Constant worry, perpetually gnawing at your guts: Will he/she find love? Will there even be such a thing as a job when he/she grows up and if so will he/she be able to get one? And keep it? What about getting a house? Will he/she be able to go to a sporting event without a “dirty bomb” going off? Take potable water as much for granted as I have in my lifetime?

Et cetera and so forth. The list goes on and the worries never stop until the sweet release of death.

You’ll have to do things that would have grossed you out before you became a parent. I remember once, my youngest son Adam (toddler then, teenager now) dropped his toy in the toilet and started bawling. I rolled up my sleeve and fished it out, despite the fact the bowl was full of urine and floating turds. Why? Because I’m his father.

To mention an even grosser example, once a friend of mine took his baby (this story is famous among my friends: It’s called “The Neck Poo Story”) to a coffee shop and the kid turned beet-red. He got a faraway look that was also the look of deep concentration on his face – like a chess master contemplating a particularly thorny position – until a squirt of poo popped out of his collar!

Connect the dots and imagine the myriad horrors of changing that kid’s diaper on the floor of a coffee-shop washroom. But he did it. Why? Because he was the kid’s father.

You, on the other hand, may or may not have inseminated this woman, then followed that up by trying to pressure her into getting an abortion. Does that qualify you to say, “I may be a dad?” Not in my books.

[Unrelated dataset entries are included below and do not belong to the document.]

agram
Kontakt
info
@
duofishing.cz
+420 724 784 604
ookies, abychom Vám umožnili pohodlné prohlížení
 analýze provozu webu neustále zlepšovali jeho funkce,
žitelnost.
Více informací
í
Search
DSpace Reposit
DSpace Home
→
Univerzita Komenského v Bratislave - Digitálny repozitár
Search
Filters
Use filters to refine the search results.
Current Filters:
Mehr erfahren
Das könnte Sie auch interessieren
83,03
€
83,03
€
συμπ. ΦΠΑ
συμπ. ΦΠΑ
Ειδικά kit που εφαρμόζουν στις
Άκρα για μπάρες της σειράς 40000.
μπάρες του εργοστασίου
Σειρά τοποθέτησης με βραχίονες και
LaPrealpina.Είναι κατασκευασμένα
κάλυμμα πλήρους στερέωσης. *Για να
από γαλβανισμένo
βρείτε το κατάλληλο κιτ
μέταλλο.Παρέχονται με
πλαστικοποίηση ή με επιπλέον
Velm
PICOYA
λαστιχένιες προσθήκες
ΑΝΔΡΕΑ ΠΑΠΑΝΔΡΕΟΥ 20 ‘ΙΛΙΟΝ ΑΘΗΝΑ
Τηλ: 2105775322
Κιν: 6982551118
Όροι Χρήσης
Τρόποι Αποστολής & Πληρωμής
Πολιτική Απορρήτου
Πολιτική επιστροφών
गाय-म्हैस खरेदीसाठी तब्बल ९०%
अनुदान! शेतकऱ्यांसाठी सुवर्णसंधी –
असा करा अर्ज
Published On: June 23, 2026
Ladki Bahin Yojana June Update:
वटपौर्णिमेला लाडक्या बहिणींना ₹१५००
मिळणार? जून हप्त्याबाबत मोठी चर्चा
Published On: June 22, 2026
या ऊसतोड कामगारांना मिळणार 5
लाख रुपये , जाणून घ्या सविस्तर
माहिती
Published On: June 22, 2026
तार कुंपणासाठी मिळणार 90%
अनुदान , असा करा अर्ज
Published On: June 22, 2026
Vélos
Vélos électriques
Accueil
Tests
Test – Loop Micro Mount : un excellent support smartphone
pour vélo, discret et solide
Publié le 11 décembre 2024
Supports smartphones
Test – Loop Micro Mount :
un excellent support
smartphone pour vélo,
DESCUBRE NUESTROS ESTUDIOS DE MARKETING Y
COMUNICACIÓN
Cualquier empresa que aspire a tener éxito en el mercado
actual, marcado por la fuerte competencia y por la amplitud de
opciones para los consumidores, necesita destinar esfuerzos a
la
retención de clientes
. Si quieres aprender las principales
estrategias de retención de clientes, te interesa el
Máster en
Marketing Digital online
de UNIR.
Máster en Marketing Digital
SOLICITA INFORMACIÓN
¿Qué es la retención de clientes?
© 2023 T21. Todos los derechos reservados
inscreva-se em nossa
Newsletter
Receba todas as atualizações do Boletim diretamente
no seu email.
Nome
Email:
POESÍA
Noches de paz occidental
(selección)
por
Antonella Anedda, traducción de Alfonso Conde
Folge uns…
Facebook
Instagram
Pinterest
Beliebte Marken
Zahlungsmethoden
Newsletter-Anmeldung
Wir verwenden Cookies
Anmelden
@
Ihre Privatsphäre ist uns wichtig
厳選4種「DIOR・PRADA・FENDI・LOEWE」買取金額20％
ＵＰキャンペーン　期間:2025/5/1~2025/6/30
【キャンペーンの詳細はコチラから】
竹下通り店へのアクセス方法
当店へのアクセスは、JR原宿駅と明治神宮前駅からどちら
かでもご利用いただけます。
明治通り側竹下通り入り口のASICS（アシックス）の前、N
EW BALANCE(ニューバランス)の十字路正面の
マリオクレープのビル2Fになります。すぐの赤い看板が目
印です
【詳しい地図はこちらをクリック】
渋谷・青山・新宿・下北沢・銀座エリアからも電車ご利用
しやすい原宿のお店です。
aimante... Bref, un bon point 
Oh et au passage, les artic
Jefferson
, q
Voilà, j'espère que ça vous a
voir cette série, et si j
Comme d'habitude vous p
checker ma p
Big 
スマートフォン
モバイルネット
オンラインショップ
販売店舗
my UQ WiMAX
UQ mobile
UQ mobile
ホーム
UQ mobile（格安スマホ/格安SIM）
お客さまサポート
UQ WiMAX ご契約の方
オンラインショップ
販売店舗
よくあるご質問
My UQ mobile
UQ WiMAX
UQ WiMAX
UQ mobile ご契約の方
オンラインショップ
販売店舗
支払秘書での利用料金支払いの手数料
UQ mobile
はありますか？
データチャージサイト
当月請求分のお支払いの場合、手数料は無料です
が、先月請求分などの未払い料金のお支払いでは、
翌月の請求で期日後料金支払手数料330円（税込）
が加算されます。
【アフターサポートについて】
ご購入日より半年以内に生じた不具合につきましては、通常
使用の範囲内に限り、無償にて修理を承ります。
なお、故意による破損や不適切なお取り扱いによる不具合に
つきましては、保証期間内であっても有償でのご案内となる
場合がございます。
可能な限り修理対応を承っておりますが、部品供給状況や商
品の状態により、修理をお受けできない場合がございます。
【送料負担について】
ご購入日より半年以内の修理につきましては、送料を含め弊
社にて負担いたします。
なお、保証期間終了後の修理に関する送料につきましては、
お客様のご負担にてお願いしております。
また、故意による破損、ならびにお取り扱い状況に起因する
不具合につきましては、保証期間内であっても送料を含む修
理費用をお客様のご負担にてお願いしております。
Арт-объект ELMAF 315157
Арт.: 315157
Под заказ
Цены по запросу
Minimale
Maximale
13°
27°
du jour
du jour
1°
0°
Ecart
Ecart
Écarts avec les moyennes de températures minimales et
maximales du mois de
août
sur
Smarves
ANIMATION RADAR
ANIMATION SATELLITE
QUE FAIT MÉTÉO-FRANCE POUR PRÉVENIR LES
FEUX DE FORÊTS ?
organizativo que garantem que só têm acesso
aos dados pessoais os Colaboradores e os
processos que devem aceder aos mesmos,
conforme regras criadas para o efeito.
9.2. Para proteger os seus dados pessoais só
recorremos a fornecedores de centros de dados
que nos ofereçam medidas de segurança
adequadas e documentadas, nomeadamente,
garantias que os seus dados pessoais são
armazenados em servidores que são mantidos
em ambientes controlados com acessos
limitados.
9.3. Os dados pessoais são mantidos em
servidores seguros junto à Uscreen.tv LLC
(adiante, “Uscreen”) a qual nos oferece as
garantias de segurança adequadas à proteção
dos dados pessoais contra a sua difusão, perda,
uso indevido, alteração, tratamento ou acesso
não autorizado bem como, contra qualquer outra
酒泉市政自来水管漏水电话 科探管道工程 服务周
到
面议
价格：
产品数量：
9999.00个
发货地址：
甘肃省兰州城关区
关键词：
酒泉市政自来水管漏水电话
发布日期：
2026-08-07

First of all, vis-à-vis keeping the baby, I say: her call. You stand back and let her make the decision on her own. I’m sure not everyone will agree, but as my wife tells our three boys: “If you impregnate a woman, even by accident, it’s her choice whether to have the child or not. You have no say.”

In your case, it’s mitigated by the fact that she told you she was on the pill and slept with someone else that same weekend. But still.

I would urge you to administer a DNA test on the child, once he/she is born. These kits are widely available these days and easy to use: Just swab the inside of the child’s cheek with a Q-Tip and mail it to the company’s lab.

If the baby is not yours – well, I don’t think you’re under any obligation to raise another man’s child. Though maybe you should consider it. Might be good for you. Might cause you, to use your phrase, to “man up.”

If it is yours, you don’t have to stay with the mother – the way it sounds, your relationship is quite problematically non-monogamous – but you should stay involved in the child’s life (which means getting along with the mother as well as possible): Teach him/her to bike and swim; apply bandages to his/her scrapes and cuts; take him/her to the hospital, the dentist.…

In short, do the million and one things it takes to qualify you to be able to say with justification what you say so prematurely now: “I might be a dad.”